═══ Data for analysis ═══

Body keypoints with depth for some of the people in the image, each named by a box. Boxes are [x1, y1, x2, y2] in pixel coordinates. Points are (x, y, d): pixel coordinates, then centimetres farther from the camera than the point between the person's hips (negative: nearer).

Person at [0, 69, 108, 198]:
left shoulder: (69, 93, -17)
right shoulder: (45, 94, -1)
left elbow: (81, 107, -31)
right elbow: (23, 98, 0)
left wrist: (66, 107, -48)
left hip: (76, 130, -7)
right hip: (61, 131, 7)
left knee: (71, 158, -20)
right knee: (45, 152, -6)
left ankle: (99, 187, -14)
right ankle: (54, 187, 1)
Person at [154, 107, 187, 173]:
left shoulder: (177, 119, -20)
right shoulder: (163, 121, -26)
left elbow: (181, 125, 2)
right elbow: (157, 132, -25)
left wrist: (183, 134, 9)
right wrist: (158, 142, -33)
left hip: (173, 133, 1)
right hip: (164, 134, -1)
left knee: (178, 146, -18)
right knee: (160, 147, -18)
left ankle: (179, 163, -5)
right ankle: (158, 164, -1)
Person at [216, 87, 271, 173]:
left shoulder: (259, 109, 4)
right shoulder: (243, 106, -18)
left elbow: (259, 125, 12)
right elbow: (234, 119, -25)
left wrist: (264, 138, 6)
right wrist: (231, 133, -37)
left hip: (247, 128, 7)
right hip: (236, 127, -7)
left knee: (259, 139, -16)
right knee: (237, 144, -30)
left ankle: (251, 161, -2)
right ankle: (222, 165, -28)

═══
═══ Data for analysis ═══

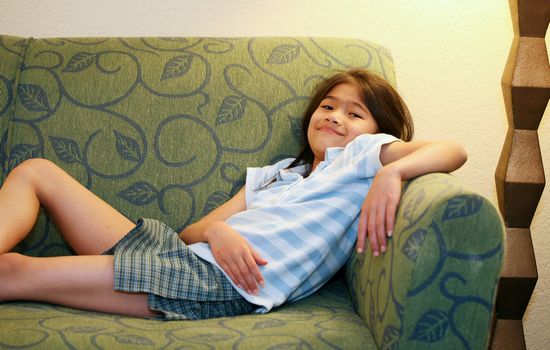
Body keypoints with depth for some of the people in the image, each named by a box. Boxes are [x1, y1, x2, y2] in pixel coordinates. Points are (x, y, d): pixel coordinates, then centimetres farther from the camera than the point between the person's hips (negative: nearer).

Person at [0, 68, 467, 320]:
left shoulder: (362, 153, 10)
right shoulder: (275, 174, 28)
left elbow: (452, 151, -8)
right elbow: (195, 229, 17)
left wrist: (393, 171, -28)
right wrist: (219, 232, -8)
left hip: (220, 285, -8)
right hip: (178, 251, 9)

═══
═══ Data for analysis ═══

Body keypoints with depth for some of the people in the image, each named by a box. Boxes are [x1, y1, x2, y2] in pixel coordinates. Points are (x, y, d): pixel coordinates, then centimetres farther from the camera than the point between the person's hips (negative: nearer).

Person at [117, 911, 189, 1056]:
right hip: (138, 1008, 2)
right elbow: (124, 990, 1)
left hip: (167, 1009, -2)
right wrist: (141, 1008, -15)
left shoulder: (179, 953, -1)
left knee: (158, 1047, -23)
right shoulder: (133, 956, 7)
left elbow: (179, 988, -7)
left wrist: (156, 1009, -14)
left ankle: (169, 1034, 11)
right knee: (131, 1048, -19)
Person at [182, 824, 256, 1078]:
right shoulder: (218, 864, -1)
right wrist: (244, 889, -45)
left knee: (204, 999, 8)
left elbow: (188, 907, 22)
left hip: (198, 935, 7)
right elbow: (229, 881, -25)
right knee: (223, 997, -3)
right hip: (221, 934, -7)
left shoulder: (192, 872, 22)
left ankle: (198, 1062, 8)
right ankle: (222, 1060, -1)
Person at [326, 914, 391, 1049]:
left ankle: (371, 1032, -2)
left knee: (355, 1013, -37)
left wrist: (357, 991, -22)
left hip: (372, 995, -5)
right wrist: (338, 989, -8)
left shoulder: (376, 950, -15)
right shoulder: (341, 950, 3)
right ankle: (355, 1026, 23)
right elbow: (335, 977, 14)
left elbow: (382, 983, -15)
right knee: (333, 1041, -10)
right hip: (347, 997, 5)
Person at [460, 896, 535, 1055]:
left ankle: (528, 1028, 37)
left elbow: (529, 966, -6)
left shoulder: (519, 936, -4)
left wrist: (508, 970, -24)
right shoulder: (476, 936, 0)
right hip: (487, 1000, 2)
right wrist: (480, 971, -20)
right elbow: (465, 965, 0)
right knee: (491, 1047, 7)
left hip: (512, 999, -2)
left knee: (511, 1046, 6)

═══

Pull out the lines above, from the line with "left wrist: (183, 134, 9)" up to and including the line with "left hip: (247, 128, 7)", and copy them unchanged.

Task answer:
left wrist: (183, 134, 9)
right wrist: (158, 142, -33)
left hip: (173, 133, 1)
right hip: (164, 134, -1)
left knee: (178, 146, -18)
right knee: (160, 147, -18)
left ankle: (179, 163, -5)
right ankle: (158, 164, -1)
Person at [216, 87, 271, 173]:
left shoulder: (259, 109, 4)
right shoulder: (243, 106, -18)
left elbow: (259, 125, 12)
right elbow: (234, 119, -25)
left wrist: (264, 138, 6)
right wrist: (231, 133, -37)
left hip: (247, 128, 7)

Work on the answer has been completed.